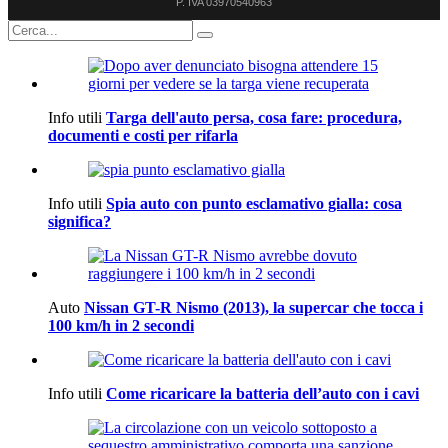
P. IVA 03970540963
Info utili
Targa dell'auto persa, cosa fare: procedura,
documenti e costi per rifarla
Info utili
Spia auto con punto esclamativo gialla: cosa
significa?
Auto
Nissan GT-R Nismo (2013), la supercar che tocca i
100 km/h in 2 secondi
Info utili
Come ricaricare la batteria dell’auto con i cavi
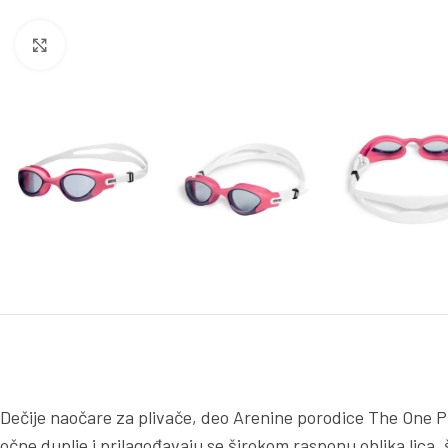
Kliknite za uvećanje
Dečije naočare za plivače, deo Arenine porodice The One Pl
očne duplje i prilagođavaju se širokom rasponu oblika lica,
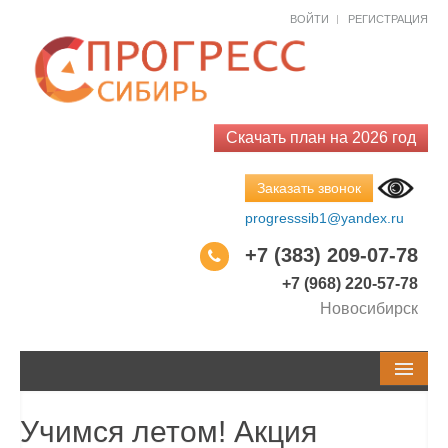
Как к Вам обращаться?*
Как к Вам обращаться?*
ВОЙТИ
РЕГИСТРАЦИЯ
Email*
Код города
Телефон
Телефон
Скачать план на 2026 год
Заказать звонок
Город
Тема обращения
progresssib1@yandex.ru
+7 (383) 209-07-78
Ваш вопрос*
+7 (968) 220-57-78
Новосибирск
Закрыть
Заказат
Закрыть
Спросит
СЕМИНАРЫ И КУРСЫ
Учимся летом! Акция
--
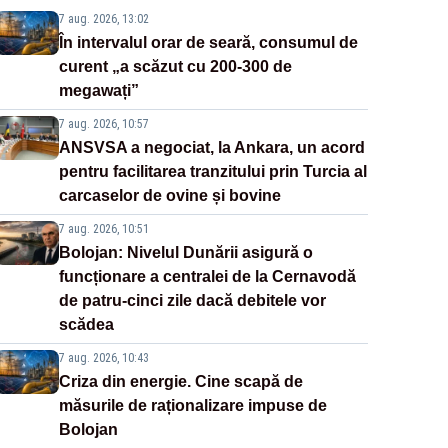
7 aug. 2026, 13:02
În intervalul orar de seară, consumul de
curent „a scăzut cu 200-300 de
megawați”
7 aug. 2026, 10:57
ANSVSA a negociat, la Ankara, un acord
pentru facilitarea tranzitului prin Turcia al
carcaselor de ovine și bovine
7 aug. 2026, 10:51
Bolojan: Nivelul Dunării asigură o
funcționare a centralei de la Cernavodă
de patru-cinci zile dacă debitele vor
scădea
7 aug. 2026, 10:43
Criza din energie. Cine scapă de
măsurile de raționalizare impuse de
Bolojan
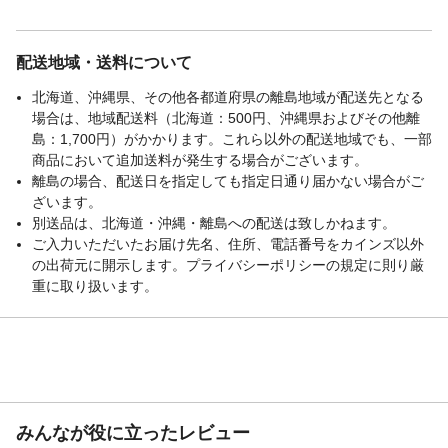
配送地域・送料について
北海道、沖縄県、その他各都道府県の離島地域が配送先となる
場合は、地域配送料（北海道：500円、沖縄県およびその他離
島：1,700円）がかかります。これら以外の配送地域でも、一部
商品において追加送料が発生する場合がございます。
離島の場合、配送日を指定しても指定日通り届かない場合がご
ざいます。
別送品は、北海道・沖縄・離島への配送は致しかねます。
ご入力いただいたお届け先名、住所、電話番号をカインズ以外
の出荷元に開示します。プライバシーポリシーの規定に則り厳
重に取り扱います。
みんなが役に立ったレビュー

■ EXERCISE OBJECTIVE ■
Working from the records above, write out verbatim only the lines from the line containing "別送品は、北海道・沖縄・離島への配送は致しかねます。" through the line containing "みんなが役に立ったレビュー".

■ RESPONSE TO THIS TASK ■
別送品は、北海道・沖縄・離島への配送は致しかねます。
ご入力いただいたお届け先名、住所、電話番号をカインズ以外
の出荷元に開示します。プライバシーポリシーの規定に則り厳
重に取り扱います。
みんなが役に立ったレビュー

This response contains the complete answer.